--- Page excerpt ---
+ + +

Get which libraries each barcode maps to:

In [7]:
barcodes_by_library = (
    pd.read_csv(config["codon_variants"])
    .groupby(["barcode", "target"], as_index=False)
    .aggregate(
        libraries_w_barcode=pd.NamedAgg("library", lambda s: ", ".join(s.unique())),
        n_libraries_w_barcode=pd.NamedAgg("library", "nunique"),
    )
)

display(
    barcodes_by_library.groupby(["target", "libraries_w_barcode"]).aggregate(
        n_barcodes=pd.NamedAgg("barcode", "count")
    )
)

Unnamed: 0_level_0,Unnamed: 1_level_0,n_barcodes
target,libraries_w_barcode,Unnamed: 2_level_1
gene,libA,66580
gene,"libA, libB",1
gene,libB,85133
neut_standard,"libA, libB",26


Now look at the overall barcode counts for each sample and see how many map to the expected library or to some other library.
Having many barcodes that map to a different library can be an indication of contamination unless there is a lot of expected overlap between the two libraries (which would be indicated in table above):

In [8]:
counts_by_library = (
    counts.merge(barcodes_by_library, on="barcode", validate="many_to_one")

+ + +

--- Provided records ---

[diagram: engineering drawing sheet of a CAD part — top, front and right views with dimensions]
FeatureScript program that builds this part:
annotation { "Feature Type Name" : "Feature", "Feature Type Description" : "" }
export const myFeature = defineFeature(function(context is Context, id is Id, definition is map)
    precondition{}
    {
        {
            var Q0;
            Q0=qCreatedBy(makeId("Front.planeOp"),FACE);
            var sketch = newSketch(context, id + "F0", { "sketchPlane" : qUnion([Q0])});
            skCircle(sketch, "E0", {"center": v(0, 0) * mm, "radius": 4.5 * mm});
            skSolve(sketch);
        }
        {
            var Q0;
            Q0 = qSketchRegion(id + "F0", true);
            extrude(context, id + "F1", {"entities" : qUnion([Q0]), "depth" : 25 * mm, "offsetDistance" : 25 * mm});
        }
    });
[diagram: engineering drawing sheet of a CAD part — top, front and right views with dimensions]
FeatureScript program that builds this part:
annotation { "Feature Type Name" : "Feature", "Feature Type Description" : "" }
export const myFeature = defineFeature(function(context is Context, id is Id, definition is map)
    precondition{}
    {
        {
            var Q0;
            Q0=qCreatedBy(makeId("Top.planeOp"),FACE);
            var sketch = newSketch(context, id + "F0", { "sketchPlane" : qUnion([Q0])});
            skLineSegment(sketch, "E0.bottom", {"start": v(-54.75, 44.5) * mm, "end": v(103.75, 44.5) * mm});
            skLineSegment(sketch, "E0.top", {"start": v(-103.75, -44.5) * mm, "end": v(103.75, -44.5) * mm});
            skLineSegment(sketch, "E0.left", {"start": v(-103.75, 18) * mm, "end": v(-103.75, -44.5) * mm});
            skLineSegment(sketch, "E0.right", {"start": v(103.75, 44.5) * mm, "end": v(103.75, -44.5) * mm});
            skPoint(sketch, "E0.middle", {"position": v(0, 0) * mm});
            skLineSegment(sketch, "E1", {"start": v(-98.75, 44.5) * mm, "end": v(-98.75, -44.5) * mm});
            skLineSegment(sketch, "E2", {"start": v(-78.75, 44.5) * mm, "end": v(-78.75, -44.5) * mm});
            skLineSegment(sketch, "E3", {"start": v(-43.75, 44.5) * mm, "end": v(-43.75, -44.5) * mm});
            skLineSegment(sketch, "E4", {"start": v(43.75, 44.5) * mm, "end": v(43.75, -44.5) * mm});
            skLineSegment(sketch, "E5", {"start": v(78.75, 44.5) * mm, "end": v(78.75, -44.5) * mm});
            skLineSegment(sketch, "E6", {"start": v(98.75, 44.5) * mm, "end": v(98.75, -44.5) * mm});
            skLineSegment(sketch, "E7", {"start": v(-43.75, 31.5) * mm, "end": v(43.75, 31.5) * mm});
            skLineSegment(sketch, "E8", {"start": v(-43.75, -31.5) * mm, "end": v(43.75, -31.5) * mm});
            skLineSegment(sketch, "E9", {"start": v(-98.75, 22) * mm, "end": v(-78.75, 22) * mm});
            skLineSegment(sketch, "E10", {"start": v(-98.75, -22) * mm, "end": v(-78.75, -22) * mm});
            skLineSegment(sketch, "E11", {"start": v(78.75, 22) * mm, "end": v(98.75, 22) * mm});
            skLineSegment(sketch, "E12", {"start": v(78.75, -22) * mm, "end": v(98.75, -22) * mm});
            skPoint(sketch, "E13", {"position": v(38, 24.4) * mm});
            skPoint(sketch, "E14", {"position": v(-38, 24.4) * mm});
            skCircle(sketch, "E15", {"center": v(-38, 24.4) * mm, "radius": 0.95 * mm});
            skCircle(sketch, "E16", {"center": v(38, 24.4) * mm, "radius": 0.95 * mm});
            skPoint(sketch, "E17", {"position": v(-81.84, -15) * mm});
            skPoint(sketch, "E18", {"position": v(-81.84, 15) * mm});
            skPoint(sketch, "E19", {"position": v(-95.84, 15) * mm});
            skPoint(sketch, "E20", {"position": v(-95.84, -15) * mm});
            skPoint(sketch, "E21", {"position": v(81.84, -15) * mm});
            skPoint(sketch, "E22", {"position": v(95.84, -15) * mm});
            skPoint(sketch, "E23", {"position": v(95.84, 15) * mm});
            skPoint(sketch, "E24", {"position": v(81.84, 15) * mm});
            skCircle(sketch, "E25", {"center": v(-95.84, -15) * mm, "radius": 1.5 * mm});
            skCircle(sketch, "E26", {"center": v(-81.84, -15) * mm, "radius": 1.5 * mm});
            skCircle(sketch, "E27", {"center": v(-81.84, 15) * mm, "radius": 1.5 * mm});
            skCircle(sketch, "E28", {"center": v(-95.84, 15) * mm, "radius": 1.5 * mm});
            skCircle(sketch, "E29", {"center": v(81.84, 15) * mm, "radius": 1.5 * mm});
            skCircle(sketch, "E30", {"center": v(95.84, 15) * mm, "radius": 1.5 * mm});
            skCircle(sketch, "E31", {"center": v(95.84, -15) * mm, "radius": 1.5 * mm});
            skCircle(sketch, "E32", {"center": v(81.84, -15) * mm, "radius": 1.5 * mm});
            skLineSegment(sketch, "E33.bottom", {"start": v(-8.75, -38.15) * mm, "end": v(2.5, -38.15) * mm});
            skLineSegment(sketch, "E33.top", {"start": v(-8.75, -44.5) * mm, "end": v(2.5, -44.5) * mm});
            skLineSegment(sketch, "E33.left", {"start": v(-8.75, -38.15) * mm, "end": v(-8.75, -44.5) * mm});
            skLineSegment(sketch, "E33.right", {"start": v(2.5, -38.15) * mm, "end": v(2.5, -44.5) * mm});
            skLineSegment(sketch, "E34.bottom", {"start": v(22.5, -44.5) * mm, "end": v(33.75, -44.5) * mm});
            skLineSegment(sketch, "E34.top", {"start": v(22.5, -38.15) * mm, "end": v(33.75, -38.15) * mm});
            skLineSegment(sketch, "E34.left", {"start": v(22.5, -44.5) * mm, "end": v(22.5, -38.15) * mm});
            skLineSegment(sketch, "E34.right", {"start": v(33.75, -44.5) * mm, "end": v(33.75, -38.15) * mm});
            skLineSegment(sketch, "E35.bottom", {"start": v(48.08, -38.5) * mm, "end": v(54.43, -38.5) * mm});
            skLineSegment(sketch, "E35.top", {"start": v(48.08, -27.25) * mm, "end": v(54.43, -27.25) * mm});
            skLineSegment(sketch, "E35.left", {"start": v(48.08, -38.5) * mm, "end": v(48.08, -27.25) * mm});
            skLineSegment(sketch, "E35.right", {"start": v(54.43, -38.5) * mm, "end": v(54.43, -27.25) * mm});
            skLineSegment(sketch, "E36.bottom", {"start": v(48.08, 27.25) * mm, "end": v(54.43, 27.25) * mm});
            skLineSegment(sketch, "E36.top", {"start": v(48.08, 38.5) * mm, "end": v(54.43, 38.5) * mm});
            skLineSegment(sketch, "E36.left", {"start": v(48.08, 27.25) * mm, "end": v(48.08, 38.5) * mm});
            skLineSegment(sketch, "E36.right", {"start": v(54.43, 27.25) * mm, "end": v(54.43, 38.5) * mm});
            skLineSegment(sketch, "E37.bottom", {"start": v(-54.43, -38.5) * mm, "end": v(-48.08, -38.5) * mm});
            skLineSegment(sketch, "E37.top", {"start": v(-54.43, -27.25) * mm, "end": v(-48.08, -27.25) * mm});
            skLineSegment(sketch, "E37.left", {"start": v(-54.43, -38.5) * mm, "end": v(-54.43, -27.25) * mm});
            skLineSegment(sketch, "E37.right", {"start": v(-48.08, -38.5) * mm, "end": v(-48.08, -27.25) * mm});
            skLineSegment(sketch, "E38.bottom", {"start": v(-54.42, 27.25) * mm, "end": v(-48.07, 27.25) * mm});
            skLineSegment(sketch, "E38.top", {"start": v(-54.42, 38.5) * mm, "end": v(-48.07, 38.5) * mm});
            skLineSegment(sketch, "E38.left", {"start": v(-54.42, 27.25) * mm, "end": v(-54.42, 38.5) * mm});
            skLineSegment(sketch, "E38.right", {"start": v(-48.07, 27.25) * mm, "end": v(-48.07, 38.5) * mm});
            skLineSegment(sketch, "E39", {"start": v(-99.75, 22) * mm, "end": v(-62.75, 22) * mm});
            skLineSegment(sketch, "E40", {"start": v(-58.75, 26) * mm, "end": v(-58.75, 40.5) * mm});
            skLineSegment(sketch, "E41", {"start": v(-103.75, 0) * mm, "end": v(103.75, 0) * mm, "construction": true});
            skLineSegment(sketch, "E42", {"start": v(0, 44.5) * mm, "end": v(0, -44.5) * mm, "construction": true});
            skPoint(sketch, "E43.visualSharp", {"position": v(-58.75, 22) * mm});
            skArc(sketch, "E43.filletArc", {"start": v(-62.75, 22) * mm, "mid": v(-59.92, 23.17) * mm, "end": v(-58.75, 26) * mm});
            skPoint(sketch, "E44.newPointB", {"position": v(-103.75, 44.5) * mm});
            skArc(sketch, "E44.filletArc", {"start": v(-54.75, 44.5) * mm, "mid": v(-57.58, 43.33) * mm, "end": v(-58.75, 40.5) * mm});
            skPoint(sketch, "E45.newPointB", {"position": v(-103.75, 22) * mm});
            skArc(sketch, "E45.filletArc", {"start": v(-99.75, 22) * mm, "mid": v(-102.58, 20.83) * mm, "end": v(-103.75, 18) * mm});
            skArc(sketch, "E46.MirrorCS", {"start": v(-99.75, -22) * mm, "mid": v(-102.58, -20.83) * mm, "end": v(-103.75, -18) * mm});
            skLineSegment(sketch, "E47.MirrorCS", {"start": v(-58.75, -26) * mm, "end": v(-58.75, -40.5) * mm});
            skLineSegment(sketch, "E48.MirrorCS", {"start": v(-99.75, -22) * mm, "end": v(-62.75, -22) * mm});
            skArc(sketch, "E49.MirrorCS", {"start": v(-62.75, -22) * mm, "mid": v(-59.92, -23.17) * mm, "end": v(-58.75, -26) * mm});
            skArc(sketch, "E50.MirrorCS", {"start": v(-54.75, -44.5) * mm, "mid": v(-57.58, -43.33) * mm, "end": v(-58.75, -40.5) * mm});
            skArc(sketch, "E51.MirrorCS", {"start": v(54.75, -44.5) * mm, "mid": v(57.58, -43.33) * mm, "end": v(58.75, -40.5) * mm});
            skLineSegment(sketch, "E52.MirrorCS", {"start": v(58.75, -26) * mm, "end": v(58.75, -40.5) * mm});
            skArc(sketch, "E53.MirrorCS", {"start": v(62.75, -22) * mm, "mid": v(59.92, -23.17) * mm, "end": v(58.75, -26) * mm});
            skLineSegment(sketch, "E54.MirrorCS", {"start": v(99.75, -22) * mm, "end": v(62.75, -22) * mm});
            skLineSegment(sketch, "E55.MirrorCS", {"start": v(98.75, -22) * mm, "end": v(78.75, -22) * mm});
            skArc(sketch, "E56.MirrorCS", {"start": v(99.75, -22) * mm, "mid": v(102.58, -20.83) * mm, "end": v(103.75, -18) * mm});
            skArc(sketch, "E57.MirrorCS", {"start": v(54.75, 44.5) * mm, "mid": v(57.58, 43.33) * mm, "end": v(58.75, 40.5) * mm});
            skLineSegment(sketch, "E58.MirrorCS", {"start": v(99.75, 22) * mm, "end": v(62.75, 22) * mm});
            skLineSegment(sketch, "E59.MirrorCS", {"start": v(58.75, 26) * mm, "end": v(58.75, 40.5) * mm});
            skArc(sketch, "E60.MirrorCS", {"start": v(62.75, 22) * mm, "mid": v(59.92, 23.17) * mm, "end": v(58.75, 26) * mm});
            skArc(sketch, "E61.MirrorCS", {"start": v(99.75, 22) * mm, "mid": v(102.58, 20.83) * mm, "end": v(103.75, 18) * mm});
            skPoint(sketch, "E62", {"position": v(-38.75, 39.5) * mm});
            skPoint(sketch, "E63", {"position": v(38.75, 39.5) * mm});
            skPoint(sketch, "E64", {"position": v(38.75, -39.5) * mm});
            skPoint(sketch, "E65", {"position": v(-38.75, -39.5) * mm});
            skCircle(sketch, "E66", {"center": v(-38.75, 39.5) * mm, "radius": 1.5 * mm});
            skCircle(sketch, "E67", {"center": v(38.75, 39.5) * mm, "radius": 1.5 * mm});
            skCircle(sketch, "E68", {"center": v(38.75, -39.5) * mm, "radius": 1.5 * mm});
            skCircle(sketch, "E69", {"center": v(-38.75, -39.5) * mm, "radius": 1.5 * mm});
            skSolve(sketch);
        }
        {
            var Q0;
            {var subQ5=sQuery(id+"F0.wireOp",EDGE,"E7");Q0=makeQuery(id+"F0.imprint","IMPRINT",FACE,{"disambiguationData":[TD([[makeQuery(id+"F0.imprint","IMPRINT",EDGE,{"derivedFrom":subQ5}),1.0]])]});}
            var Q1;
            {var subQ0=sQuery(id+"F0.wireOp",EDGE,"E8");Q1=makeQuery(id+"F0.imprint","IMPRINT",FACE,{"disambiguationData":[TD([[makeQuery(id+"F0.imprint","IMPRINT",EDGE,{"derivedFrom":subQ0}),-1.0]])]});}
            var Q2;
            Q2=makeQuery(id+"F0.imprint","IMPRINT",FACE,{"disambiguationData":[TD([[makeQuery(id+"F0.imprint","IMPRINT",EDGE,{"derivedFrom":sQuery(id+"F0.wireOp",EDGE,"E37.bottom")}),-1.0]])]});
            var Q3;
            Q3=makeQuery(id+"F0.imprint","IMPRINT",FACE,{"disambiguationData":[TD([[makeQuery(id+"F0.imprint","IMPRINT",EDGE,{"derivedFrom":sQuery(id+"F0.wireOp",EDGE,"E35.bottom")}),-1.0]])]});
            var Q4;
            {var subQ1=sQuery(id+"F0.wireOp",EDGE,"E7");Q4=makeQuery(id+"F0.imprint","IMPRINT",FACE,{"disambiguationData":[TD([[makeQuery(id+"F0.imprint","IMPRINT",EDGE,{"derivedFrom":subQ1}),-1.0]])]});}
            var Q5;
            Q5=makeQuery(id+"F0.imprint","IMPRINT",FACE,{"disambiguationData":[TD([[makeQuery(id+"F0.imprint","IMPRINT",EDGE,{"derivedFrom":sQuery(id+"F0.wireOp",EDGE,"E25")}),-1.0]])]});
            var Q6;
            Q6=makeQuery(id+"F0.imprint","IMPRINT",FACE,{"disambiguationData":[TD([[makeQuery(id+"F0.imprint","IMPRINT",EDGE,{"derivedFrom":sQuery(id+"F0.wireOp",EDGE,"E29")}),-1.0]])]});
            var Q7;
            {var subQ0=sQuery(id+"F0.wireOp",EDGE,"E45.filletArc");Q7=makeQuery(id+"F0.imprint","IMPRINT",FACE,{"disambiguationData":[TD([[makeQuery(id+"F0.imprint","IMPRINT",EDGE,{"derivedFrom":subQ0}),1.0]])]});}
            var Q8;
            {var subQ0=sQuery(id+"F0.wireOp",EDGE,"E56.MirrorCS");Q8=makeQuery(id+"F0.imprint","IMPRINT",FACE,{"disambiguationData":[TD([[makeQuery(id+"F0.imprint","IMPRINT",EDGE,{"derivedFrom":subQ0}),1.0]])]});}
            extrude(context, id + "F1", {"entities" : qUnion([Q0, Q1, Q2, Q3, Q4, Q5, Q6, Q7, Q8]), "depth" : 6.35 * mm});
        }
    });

+ + +

--- What to do ---
1) List every output column that the code in the page excerpt creates with pd.NamedAgg.
2) Echo the stretch of the records from their first line through the line that contains "v(-98.75, 44.5) *", character for character.
The page excerpt and the records have no connection to each other.

--- Problem solutions ---
1) libraries_w_barcode, n_libraries_w_barcode, n_barcodes

2)
[diagram: engineering drawing sheet of a CAD part — top, front and right views with dimensions]
FeatureScript program that builds this part:
annotation { "Feature Type Name" : "Feature", "Feature Type Description" : "" }
export const myFeature = defineFeature(function(context is Context, id is Id, definition is map)
    precondition{}
    {
        {
            var Q0;
            Q0=qCreatedBy(makeId("Front.planeOp"),FACE);
            var sketch = newSketch(context, id + "F0", { "sketchPlane" : qUnion([Q0])});
            skCircle(sketch, "E0", {"center": v(0, 0) * mm, "radius": 4.5 * mm});
            skSolve(sketch);
        }
        {
            var Q0;
            Q0 = qSketchRegion(id + "F0", true);
            extrude(context, id + "F1", {"entities" : qUnion([Q0]), "depth" : 25 * mm, "offsetDistance" : 25 * mm});
        }
    });
[diagram: engineering drawing sheet of a CAD part — top, front and right views with dimensions]
FeatureScript program that builds this part:
annotation { "Feature Type Name" : "Feature", "Feature Type Description" : "" }
export const myFeature = defineFeature(function(context is Context, id is Id, definition is map)
    precondition{}
    {
        {
            var Q0;
            Q0=qCreatedBy(makeId("Top.planeOp"),FACE);
            var sketch = newSketch(context, id + "F0", { "sketchPlane" : qUnion([Q0])});
            skLineSegment(sketch, "E0.bottom", {"start": v(-54.75, 44.5) * mm, "end": v(103.75, 44.5) * mm});
            skLineSegment(sketch, "E0.top", {"start": v(-103.75, -44.5) * mm, "end": v(103.75, -44.5) * mm});
            skLineSegment(sketch, "E0.left", {"start": v(-103.75, 18) * mm, "end": v(-103.75, -44.5) * mm});
            skLineSegment(sketch, "E0.right", {"start": v(103.75, 44.5) * mm, "end": v(103.75, -44.5) * mm});
            skPoint(sketch, "E0.middle", {"position": v(0, 0) * mm});
            skLineSegment(sketch, "E1", {"start": v(-98.75, 44.5) * mm, "end": v(-98.75, -44.5) * mm});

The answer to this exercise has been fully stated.